LV. PELIGROS DE LA CIENCIA

HACE varios años, Stanley Cohen y Heberto Boyer descubrieron una técnica de la que se ha desarrollado vertiginosamente una nueva disciplina. La ingeniería genética parecería venir a realizar los sueños de muchas mentes ingenuas y calenturientas. Desde los pegasos, grifos, centauros y sirenas, hasta el pavoroso zorrillofante de Al Capp, sobran testimonios de la capacidad imaginativa para enmendar la plana de la madre naturaleza a fuerza de engendros.

La ingeniería genética, mediante la técnica del ADN recombinado, permite cruzar seres vivos sin importar su familia, género o especie. Esta posibilidad contrasta con la situación anterior de la genética, que sustentada en la cría selectiva de los organismos aprovechaba con pasividad la aparición espontánea o inducida de mutantes. Como un resultado práctico de estas investigaciones clásicas, contamos con frutas de cualquier estación, con cereales de gran rendimiento y con ganado de alto registro. Aunque cabe señalar que fueron esencialmente los mismos mecanismos de evolución dirigida los que, más o menos inconscientemente, aprovechó la humanidad durante milenios para llegar a domesticar plantas y animales.

Las nuevas técnicas de la ingeniería genética abren un horizonte insospechado, y provocan las reacciones de quienes ven en esta amplitud de miras una fuente de aciagos peligros. La preocupación no es extravagante: no se teme que algún monstruo, al estilo del que creó el doctor Frankenstein, asuele las de por sí poco seguras calles del Boston nocturno, sino la aparición o producción involuntaria de un microscópico agente muy patógeno.
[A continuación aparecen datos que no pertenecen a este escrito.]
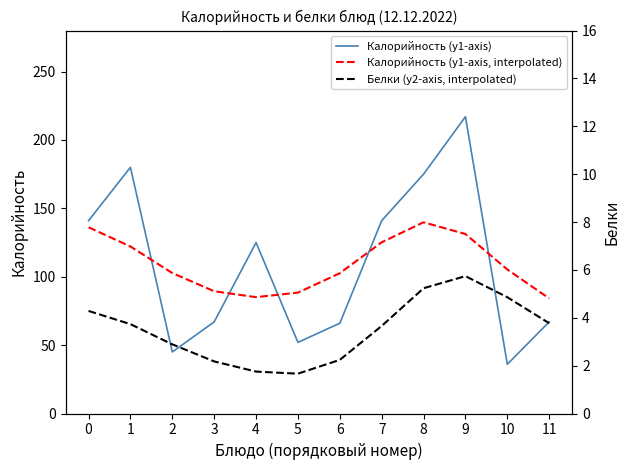

True or false: Калорийность (y1-axis) has more than 0 points higher than both neighbors.

True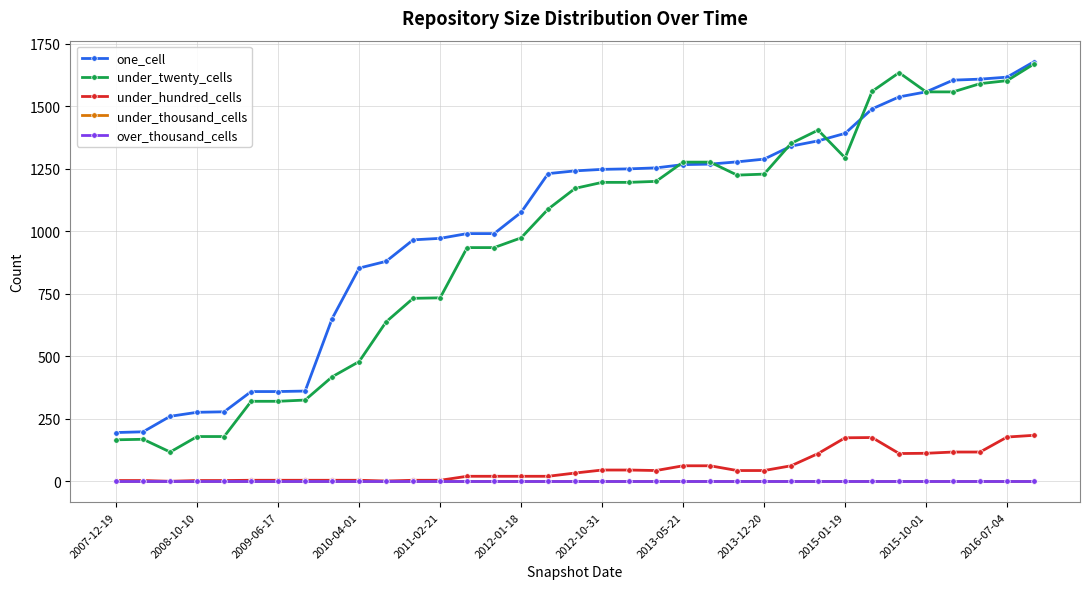

True or false: under_hundred_cells and over_thousand_cells intersect in this chart.

False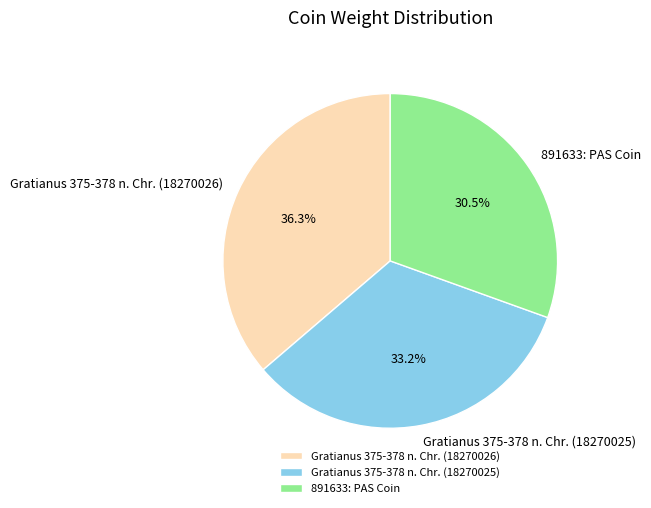

Is there any slice that represents more than half of the pie?

No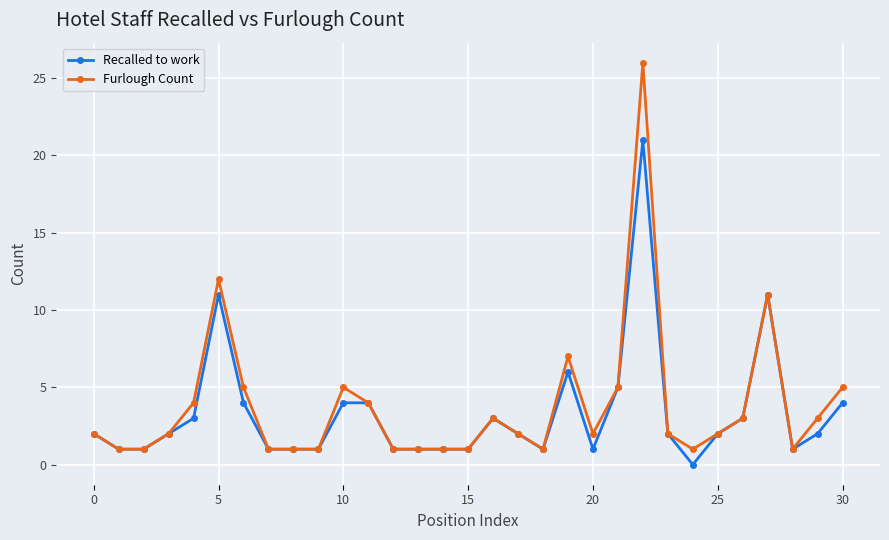

What is the value of the Furlough Count point at the 15th from the left?

1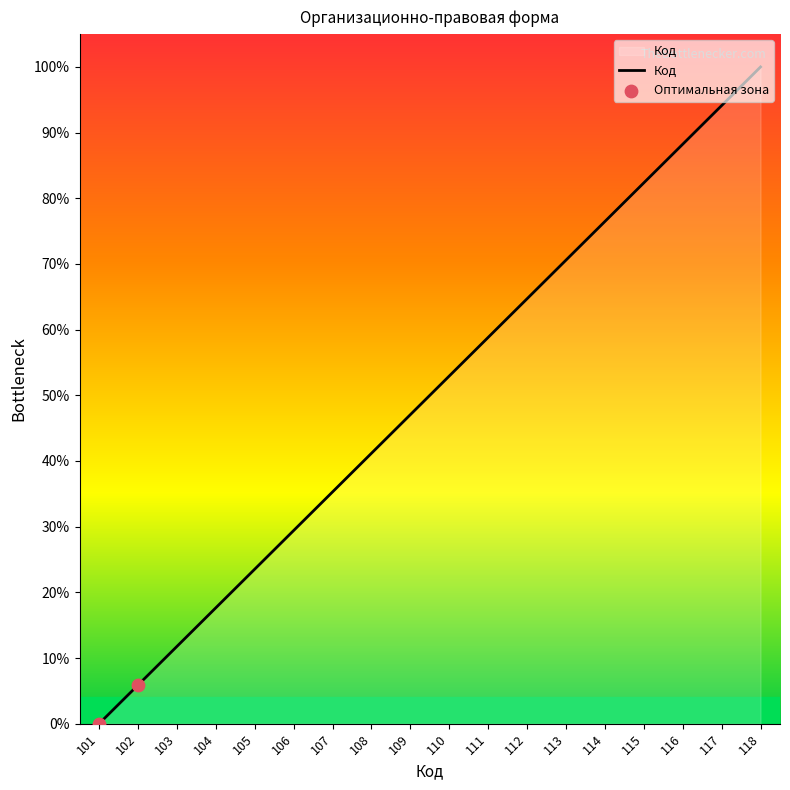

Approximately how many times larger is the value at 105 compared to 102?

4.0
La versión hollywoodense del peligro, más que las encarnaciones de Karloff y Chaney, sería entonces The Andromeda Strain.
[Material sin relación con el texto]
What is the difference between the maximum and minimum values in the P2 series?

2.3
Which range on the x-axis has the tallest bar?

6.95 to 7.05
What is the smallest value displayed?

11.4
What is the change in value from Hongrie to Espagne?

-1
Como fiscal en el juicio vs. la ingeniería genética, que se escenificó en Cambridge, Mass., al final de los setenta, destacó Jorge Wald, premio Nobel, quien consideró insuficientes las reglas propuestas por los National Institutes of Health de los EU —y que son semejantes a las propuestas en la Gran Bretaña por un grupo consejero en manipulación genética— para evitar los peligros de la experimentación en este campo. Imbuido del más puro espíritu conservador, Wald declaró a The Sciences, revista de la Academia de Ciencias de Nueva York: "Mis sentimientos son ambivalentes, la nueva tecnología me entusiasma por su virtuosismo y su potencialidad intelectual y práctica; sin embargo, el precio a pagar es muy alto, quizá demasiado alto." Los defensores han sido numerosos e ilustres, incluyendo también varios premiados con el Nobel, como David Baltimore, Josué Lederberg y Howard Temin. Aceptan la necesidad de regulación, pero están convencidos de que la investigación en ingeniería genética debe y puede proseguir minimizando los peligros.
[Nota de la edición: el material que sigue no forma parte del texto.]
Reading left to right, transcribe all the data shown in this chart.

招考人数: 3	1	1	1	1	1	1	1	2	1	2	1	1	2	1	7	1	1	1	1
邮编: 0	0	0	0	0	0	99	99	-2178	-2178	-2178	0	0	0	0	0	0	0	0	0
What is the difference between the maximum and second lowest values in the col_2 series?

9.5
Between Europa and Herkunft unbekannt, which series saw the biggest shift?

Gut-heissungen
a defensa ganó el caso en Cambridge. Los laboratorios que ya llevan varios años trabajando en ingeniería genética sin ningún accidente, demuestran que los defensores tienen la razón. Aunque no puede uno dejar de recordar las discusiones acerca de los peligros de la energía nuclear. Los daños causados por accidentes nucleares suman un número mucho menor de víctimas que las de Hiroshima y Nagasaki. El peligro más grande, con la energía nuclear o la ingeniería genética, no lo constituyen los accidentes o los descuidos, sino el uso mal intencionado o irresponsable.